Ah, spekulasi macam begini hanya omong kosong percuma yang buang-buang waktu saja.
O science metaphysical
And very very quizzical
You only make this maze of life the mazier....
Mungkin ada seorang ilmuwan berkata : "Sama sekali tidak ada hubungannya dengan permasalahan keilmuan Saya....". (Hmm..., dikiranya ilmu itu cuma rumus-rumus, laboratorium, teori, itu saja !). Dan ketika laboratorium riset genetika menghasilkan penemuan yang menyangkut hari depan manusia, akankah dia cuma mengangkat bahu dan berkata : "Mengapa ribut-ribut ? Bikin saja semua manusia IQ-nya 160 secara massal, habis perkara !". (Aduh, ilmuwan macam begini bukan saja picik, namun juga berbahaya. Dia benar-benar tidak tahu di tidaktahunya).
Namunpun demikian, jika kita ingin menggumuli permasalahan-permasalahan
semacam itu; baik tentang genetika, social engineering, atau bahkan bayi
tabung; maka asas-asasnya tidak terdapat dalam ruang lingkup
teori-teori ilmiah. Kita harus berpaling kepada filsafat (bukan berpaling dari filsafat), kemudian memilih-milih landasan moral; apakah suatu kegiatan ilmiah secara etis dapat dipertanggungjawabkan atau tidak.
Tahap Ketiga
Tahap pertama beres, tahap kedua juga beres. Nah, pada tahap yang ketiga ini skenarionya bermula pada suatu pertemuan ilmiah "tingkat tinggi", dimana seorang ilmuwan berbicara panjang lebar ngalor ngidul
tentang suatu penemuan ilmiah dalam risetnya. Setelah berjam-jam dia
bicara, dia pun menyeka keringatnya, dan berkata kepada hadirin : "Adakah kiranya yang belum jelas ?". Salah seorang bangkit dan seperti seorang yang pekak memasang kedua belah tangan di samping telinganya : "Apa....??!". (Waah, rupanya sejak tadi dia tak mendengarkan apa-apa).
Memang, pemuda yang satu itu sejak tadi tidak mendengarkan apa-apa, sebab tidak tertarik mendengarkan apa-apa, karena tidak ada apa-apa yang berharga untuk didengarkan. Pemuda nyentrik nan keren
itu, baru mau mendengarkan pendapat yang bersifat ilmiah, jika pendapat
itu dikemukakan lewat cara/proses/prosedur ilmiah. Jadi meskipun
seorang pembicara mengutip pendapat sekian pemenang hadiah Nobel, mengemukakan sekian fakta yang aktual;
namun bila bagi dia tidak jelas yang mana masalah yang mana hipotesis,
yang mana kerangka pemikiran yang mana kesimpulan, yang keseluruhannya
terkait dan tersusun dalam penalaran ilmiah, bagi dia tetap saja semua
itu hanya sekedar GIGO (maksudnya keluar dari telinga kiri G dan keluar telinga kanan juga G).

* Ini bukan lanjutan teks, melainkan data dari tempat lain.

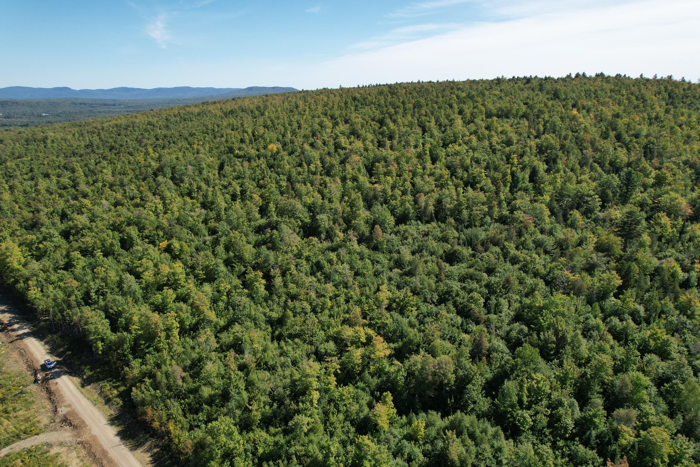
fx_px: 428
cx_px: 350
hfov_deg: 78.6
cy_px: 234
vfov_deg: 57.2
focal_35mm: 22
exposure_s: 1/1500
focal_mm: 8.38
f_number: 2.8
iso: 100
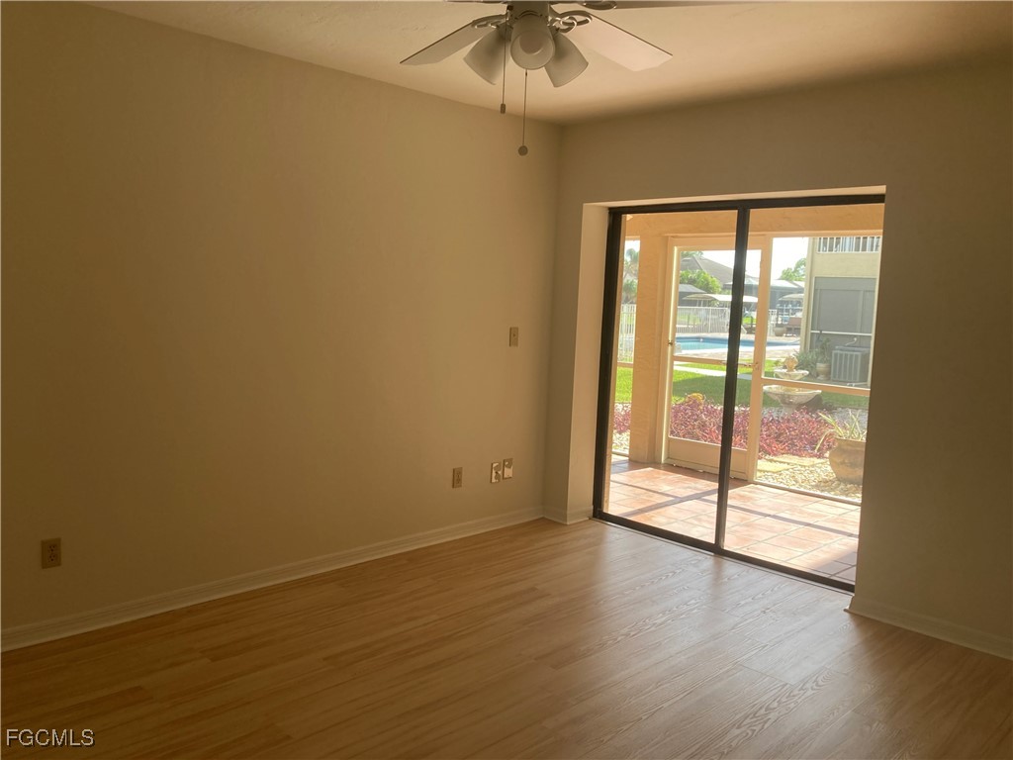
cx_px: 506
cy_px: 380
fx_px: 819
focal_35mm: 28
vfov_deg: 49.7
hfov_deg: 63.4
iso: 32
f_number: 1.8
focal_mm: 3.99
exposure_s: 1/121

G-(arbage)-In-G-(arbage)-Out : pemeo dalam bahasa komputer bahwa input bagi komputer itu sampah, maka yang keluarnyapun juga sampah.
Filsuf kelahiran Austria, yakni Ludwig Josef Johann Wittgenstein, atau yang lebih akrab dengan nama LUDWIG VON WITTGENSTEIN (1889-1951) dalam bukunya Tractatus Logico Philosophicus mengatakan : "Tugas
utama filsafat bukanlah sekedar menghasilkan sesusun pernyataan
filsafati, tetapi juga menyatakan sebuah pernyataan sejelas mungkin.
Masalah filsafat sebenarnta adalah masalah bahasa". Nah, dengan demikian maka epistemologi dan bahasa merupakan gumulan utama para filsuf dalam tahap ini. Bahasa, termasuk juga matematika, yang secara filsafati bukan cuma merupakan ilmu, melainkan sebagai bahasa non-verbal. Adalah merupakan pokok pengkajian filsafat sejak abad 20 kemarin.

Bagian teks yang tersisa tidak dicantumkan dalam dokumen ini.